*** Excerpt ***

From: Kenneth Whistler (kenw@sybase.com)
Date: Fri Mar 30 2007 - 15:52:55 CST
Asmus wrote:
> Just because printers in the past grabbed whatever combination worked,
> is not a good guidance as to the suitability of using combinations.
Of course. I was using an analysis of the typography to help
determine how the forms in question were made, and in turn using
that as another clue to what the concept of the mark was (i.e. a
modification of a macron), to add to the information provided
by the paradigmatic pattern of its use and the explicit annotation
of the intent of the mark.
> If
> the underlying intent is to create a new 'entity' then the requirement
> is to encode that entity.
I gotta take issue with that. We can impute that the underlying
intent was to creat a new entity (the modified macron to indicate
a modified pronunciation of an English "long" vowel). But that
doesn't lead directly to a requirement to encode that entity.
One has to first pass the hurdle of determining whether the
entity *deserves* encoding via encoded characters, or is
better treated via markup of some sort, or represents a nonce
usage that doesn't rise to the level of requiring international
standardization.

*** End of Excerpt ***
*** Data ***

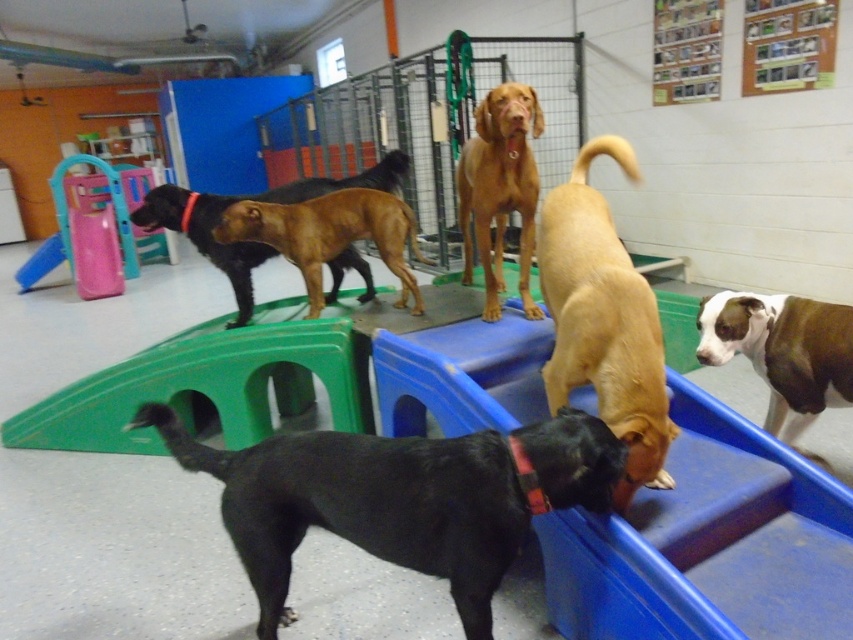
In the scene shown: You are a dog trainer observing the daycare area. You need to locate the light brown fur at center. Based on the coordinates provided, where would you find this dog in relation to the other structures?

The light brown fur at center is located at coordinates point (604, 321), which places it centrally within the daycare area, likely near the middle of the play structures such as ramps or platforms.

You are a dog owner trying to locate your two dogs in the daycare. Your first dog has light brown fur at center and the second is a brown smooth dog at center. Which of your dogs is taller?

The light brown fur at center is taller than the brown smooth dog at center.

*** End of Data ***

● Check your understanding
a) Answer these about the message:
(i) What did the writer use an analysis of the typography to help determine?
(ii) What is the modified macron meant to indicate?
(iii) Besides encoding via encoded characters, what two other possibilities does the writer say an entity must be weighed against?
b) Please duplicate the stretch of the message from "From: Kenneth Whistler" through "of using combinations.".

● Answers to the exercises
a)
(i) How the forms in question were made.
(ii) A modified pronunciation of an English "long" vowel.
(iii) Being better treated via markup of some sort, or representing a nonce usage that doesn't rise to the level of requiring international standardization.

b)
From: Kenneth Whistler (kenw@sybase.com)
Date: Fri Mar 30 2007 - 15:52:55 CST
Asmus wrote:
> Just because printers in the past grabbed whatever combination worked,
> is not a good guidance as to the suitability of using combinations.